Wie die Kühe durchs Dorf getrieben

Auch in der folgenden Podiumsdiskussion mit Granden der österreichischen Industrie betonte sie noch einmal wie wichtig es als Maschinenbauer etwa sei, sich Zeit zu nehmen um eine Entscheidung zu finden. „Wir werden von der IT-Industrie wie die Kühe durchs Dorf getrieben.“ Vielmehr ginge es darum zu filtern. Es gibt hier keinen Unterschied zwischen Familienunternehmen und Aktiengesellschaften. Im Zentrum steht die Vision für das Produkt und Manager oder echte Führungskräfte müssen sich ein Herz fassen und hinterfragen, was die Unternehmensentscheidungen den Kunden und Mitarbeitern bringt. In Aktiengesellschaften stehen Manager im Spannungsfeld aus Finanzmarkt (Algorithmen) und Shareholdervalue. Umso wichtiger sei es hier echte Führungskräfte walten zu lassen.

Und genau hier setzt auch Dirk Weiler von Nokia an und betont, dass eine Notwendigkeit besteht sich spezifische Kompetenzen anzueignen. In Zeiten der Digitalisierung bedeutet dies etwa, dass auch Maschinenbauer Telekommunikations-Skills im Haus haben müssen, allein schon um Anforderungen zu definieren und äußern zu können. Standardisierung bedeute aber, dass man dennoch differenzieren um sich vom Mitbewerb abzuheben. Nach Mag. Kopetz von TTTech müsse man auch aus seiner Komfortzone heraustreten, um etwas zu wagen.

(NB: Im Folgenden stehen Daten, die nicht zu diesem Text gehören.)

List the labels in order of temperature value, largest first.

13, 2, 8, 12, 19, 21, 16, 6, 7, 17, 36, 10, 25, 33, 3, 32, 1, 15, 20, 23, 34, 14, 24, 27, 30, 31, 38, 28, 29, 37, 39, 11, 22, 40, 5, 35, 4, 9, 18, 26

Produktionsstandort Österreich

KTM gibt ein klares Bekenntnis zum Produktionsstandort Österreich ab. Als Weltmarktführer in einem nicht wachsenden Segment muss man offen für Innovationen sein. Steigende individuelle Kundenanforderungen – „Das sind die Leute aus der Autoindustrie mittlerweile gewöhnt.“ – und kleinen Losgrößen ist die Flexibilität wichtig. Dipl.-Ing. Plöckinger, Vorstandsmitglied der KTM AG, beschreibt, dass die Veränderungen in der Fabrik bereits voll im Gange sind. So geht man weg von Montagebändern und hin zu fahrerlosen Transportsystemen. Es zählt auch hier die Suche nach dem Nutzen nicht nach dem Shareholder-Value. Aber der Faktor Mensch spielt hier nach wie vor die tragende Rolle.

Der Digitale Zwilling

Der Faktor Mensch, also die hochqualifizierten Mitarbeiter sind auch bei der VOEST das entscheidende Asset. Daten müssen gesammelt und intelligent verknüpft werden. Auf die Frage: “ Wie digital ist Stahl?“ was die Antwort einfach. Man ist sehr offen für Digitalisierung. Die Produktion ist bereits sehr weit digitalisiert. Die VOEST Alpine hat einen Digitalen Zwilling erschaffen, der Nachvollziehbarkeit im Sinne von Produktverbesserungen bietet. Damit ist die VOEST 1. in Österreich, wenn nicht gar in Europa, die diese Möglichkeit erschaffen hat. Das Personal wird selbst herangezogen und zwar werden Mitarbeiter in 54 Lehrwerkstätten selbst ausgebildet um die Unternehmensziele auch im Sinne der Digitalisierung zu erreichen.

Dr. Grün, Director Standards Development, Austrian Standards Institute lud ein auf eine Reise in die Industrie 4.0 und präsentierte den österreichischen Normungskompass der Plattform Industrie 4.0, der die handelnden Unternehmen auf der Reise begleiten möge.